Speakers
- Marc Jennings - CEO Europe, Gemini
- Simon Letort - Head of Strategy, Digital Asset / Canton
- Guillaume Chatin - Head of Institutional Sales, Keyrock
- James Maxfield - Head of Trading EU, Gemini
- Raphaël Bloch - Head of News and Co-founder, The Big Whale
The shift towards an institutional market is now clear
- All the speakers confirmed it: the European crypto market has moved from B2C to B2B. Individuals have faded into the background, with banks, asset managers and hedge funds taking centre stage.
- This shift can be explained by two factors:
- 1) regulatory maturity,
- 2) the now "mainstream" understanding of Bitcoin and digital assets as a standard portfolio building block.
- Institutional demand is no longer exploratory but operational, with specific needs: reliable custody, API integration, liquidity, 24/7 trading, hedging tools.
The new language of institutions: collateral, financing, on-chain repo
- The dominant topic on the panel: collateral management.
- Institutions want to finance, lend, optimise their inventory, hedge their positions and transfer assets without friction.
- On-chain repo is exploding: tokenised Treasuries (notably on blockchains like Canton) are being used as "off-market" collateral by Citadel, DRW or prime brokers; unthinkable two years ago.
- This adoption is happening because blockchain is responding to a real problem: 24/7 financing, where TradFi remains limited by market hours.
Stablecoins: the first crypto product truly integrated into banking workflows
- In cross-border payments, stablecoins are already used massively: BRL→USDT, MXN→USDT, USDT→HKD.
- Payment companies and fintechs are using them because they immediately gain in efficiency, cost and speed.
- Banks are seeing their customers move significant volumes to Coinbase, Revolut and Gemini, and are starting to prepare to integrate stablecoin rails internally to stop this flow slipping away.
- The panel was unanimous: stablecoins are now the most natural entry point for institutions into crypto.
RWA: tokenisation is no longer a concept, it is an active infrastructure
- In contrast to other crypto narratives, this one is already real, measurable and used by global players.
- Tokenised US Treasuries totally dominate flows: they are used as collateral in repo, PB and intraday funding.
- Banks are tokenising their own bonds: SocGen is already issuing its bonds on Canton to use them as client margin.
- The movement is structuring: it is not crypto that is imitating TradFi, it is TradFi that is adopting blockchain rails to reduce the cost of financing, settlement and transfer of securities.
A market that's still inefficient... so incredibly profitable for sophisticated players
- The speakers reiterated it in no uncertain terms: crypto remains fragmented, immature, poorly integrated.
- This inefficiency creates huge opportunities: multi-platform arbitrage, options strategies, spreads on derivatives, inefficient fixings (example of 10 October).
- 80% of institutional flow in options = covered calls, the simplest strategy, a sign that the crypto derivative market is still in its infancy.
- The conclusion is clear: for properly equipped desks, crypto remains a high-margin market, far from the crushed efficiency of traditional markets.
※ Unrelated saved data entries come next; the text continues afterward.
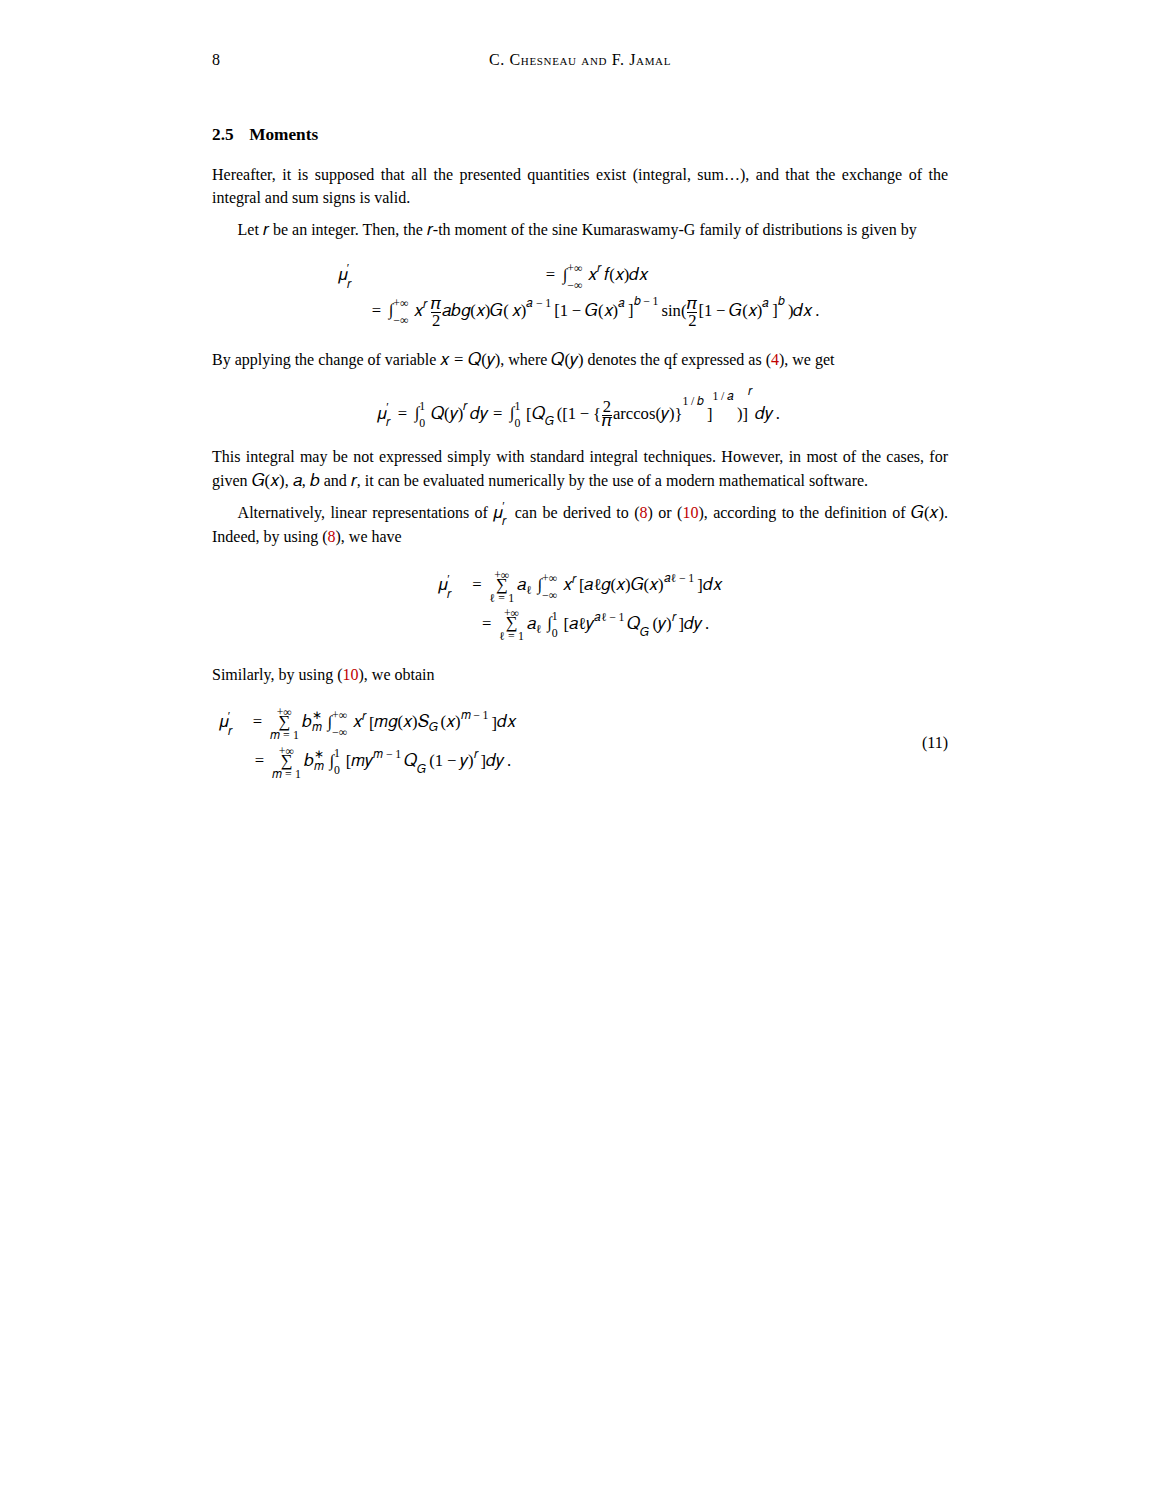8 C. Chesneau and F. Jamal
2.5 Moments
Hereafter, it is supposed that all the presented quantities exist (integral, sum…), and that the exchange of the integral and sum signs is valid.
Let r be an integer. Then, the r-th moment of the sine Kumaraswamy-G family of distributions is given by
μr′ = ∫ −∞ +∞ xr f(x) dx = ∫ −∞ +∞ xr π2 abg(x) G( x)a−1 [1−G(x)a] b−1 sin ( π2 [1−G(x)a] b ) dx .
By applying the change of variable x=Q(y), where Q(y) denotes the qf expressed as (4), we get
μr′ = ∫01 Q(y)r dy = ∫01 [ QG ( [ 1− { 2π arccos(y) } 1/b ] 1/a ) ] r dy .
This integral may be not expressed simply with standard integral techniques. However, in most of the cases, for given G(x), a, b and r, it can be evaluated numerically by the use of a modern mathematical software.
Alternatively, linear representations of μr′ can be derived to (8) or (10), according to the definition of G(x). Indeed, by using (8), we have
μr′ = ∑ ℓ=1 +∞ aℓ ∫ −∞ +∞ xr [ aℓg(x) G(x)aℓ−1 ] dx = ∑ ℓ=1 +∞ aℓ ∫01 [ aℓ yaℓ−1 QG (y)r ] dy .
Similarly, by using (10), we obtain
μr′ = ∑ m=1 +∞ bm∗ ∫ −∞ +∞ xr [ mg(x) SG (x)m−1 ] dx = ∑ m=1 +∞ bm∗ ∫01 [ m ym−1 QG (1−y)r ] dy . (11)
Corporate treasuries: the silent but profound new wave of adoption
- Some corporates are buying Bitcoin via options strategies allowing them to:
- deploy cash gradually,
- capture yield via premiums,
- avoid buying "at the market" all at once.
- Multinationals (e.g. Uber) are exploring stablecoins to manage real-time payments in dozens of countries, at weekends, without the constraints of banking systems.
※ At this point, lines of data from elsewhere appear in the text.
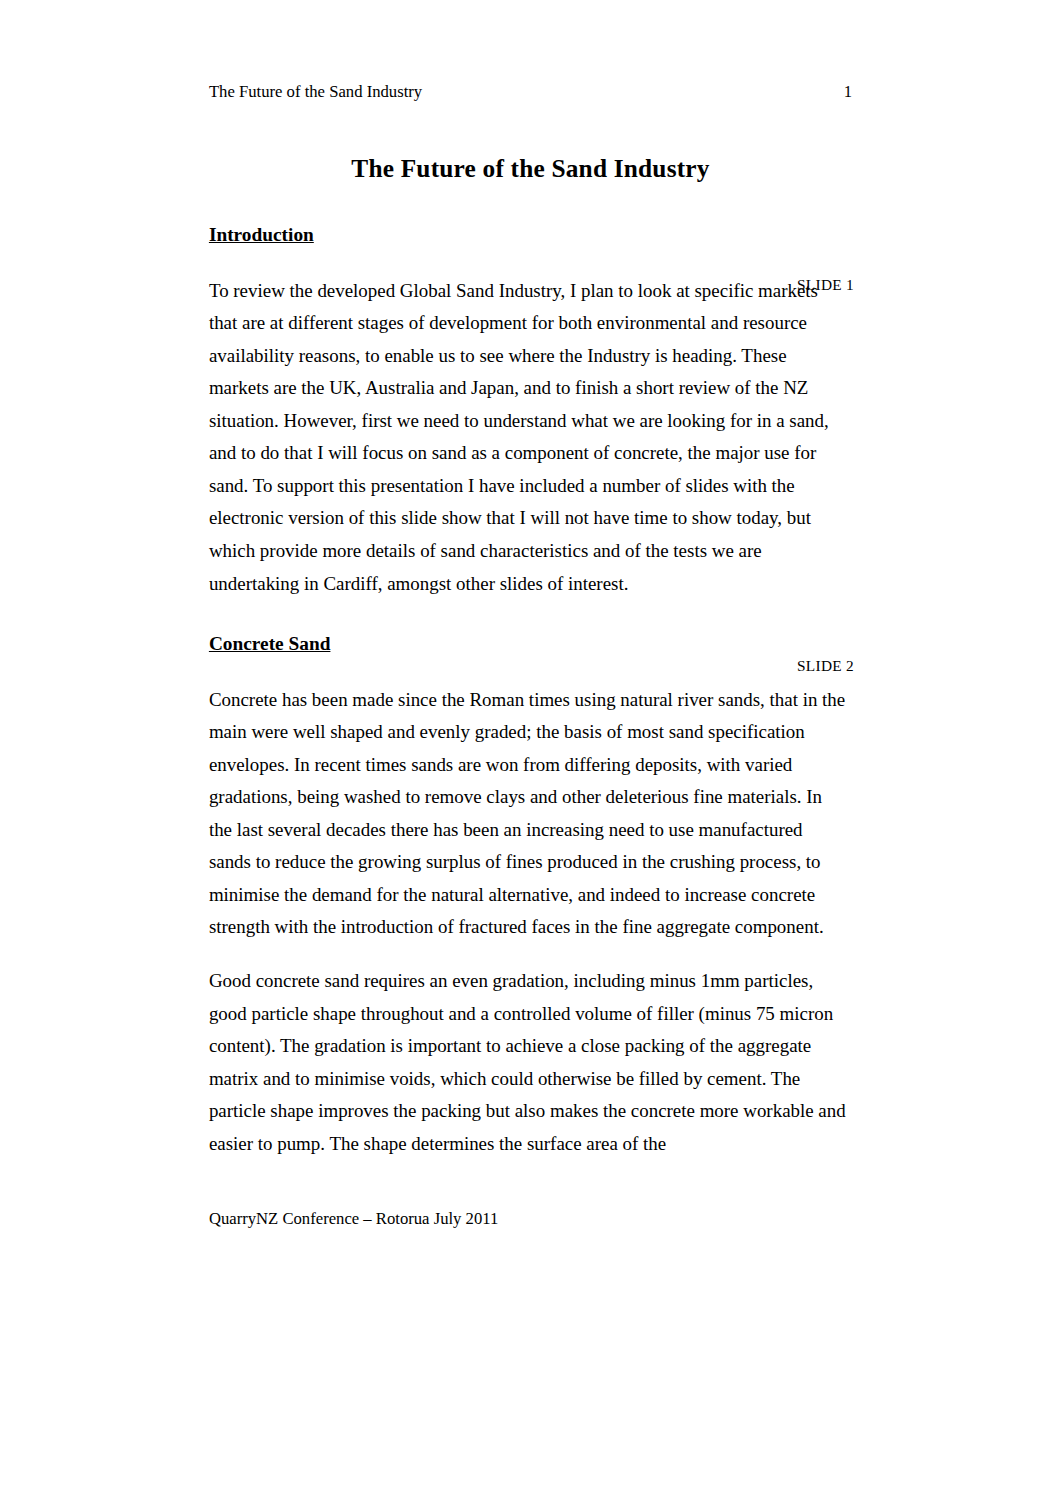The Future of the Sand Industry 1
The Future of the Sand Industry
Introduction
SLIDE 1
To review the developed Global Sand Industry, I plan to look at specific markets that are at different stages of development for both environmental and resource availability reasons, to enable us to see where the Industry is heading. These markets are the UK, Australia and Japan, and to finish a short review of the NZ situation. However, first we need to understand what we are looking for in a sand, and to do that I will focus on sand as a component of concrete, the major use for sand. To support this presentation I have included a number of slides with the electronic version of this slide show that I will not have time to show today, but which provide more details of sand characteristics and of the tests we are undertaking in Cardiff, amongst other slides of interest.
Concrete Sand
SLIDE 2
Concrete has been made since the Roman times using natural river sands, that in the main were well shaped and evenly graded; the basis of most sand specification envelopes. In recent times sands are won from differing deposits, with varied gradations, being washed to remove clays and other deleterious fine materials. In the last several decades there has been an increasing need to use manufactured sands to reduce the growing surplus of fines produced in the crushing process, to minimise the demand for the natural alternative, and indeed to increase concrete strength with the introduction of fractured faces in the fine aggregate component.
Good concrete sand requires an even gradation, including minus 1mm particles, good particle shape throughout and a controlled volume of filler (minus 75 micron content). The gradation is important to achieve a close packing of the aggregate matrix and to minimise voids, which could otherwise be filled by cement. The particle shape improves the packing but also makes the concrete more workable and easier to pump. The shape determines the surface area of the
QuarryNZ Conference – Rotorua July 2011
- This is no longer speculation: it's the operational optimisation of a treasury department.
- For the panel, these corporate use cases will become a major adoption driver in 2026.
Conclusion: crypto is no longer a parallel market, it is becoming the new plumbing of finance
- The Deep Dive showed this: institutional custody, tokenised collateral, cross-border stablecoins, 24/7 repo, tokenised money markets, structured derivatives...
- TradFi and DeFi are no longer opposites: they are merging.
- 2026 will be the year of industrialisation: the players who control collateral, derivatives and tokenised rails will capture most of the value.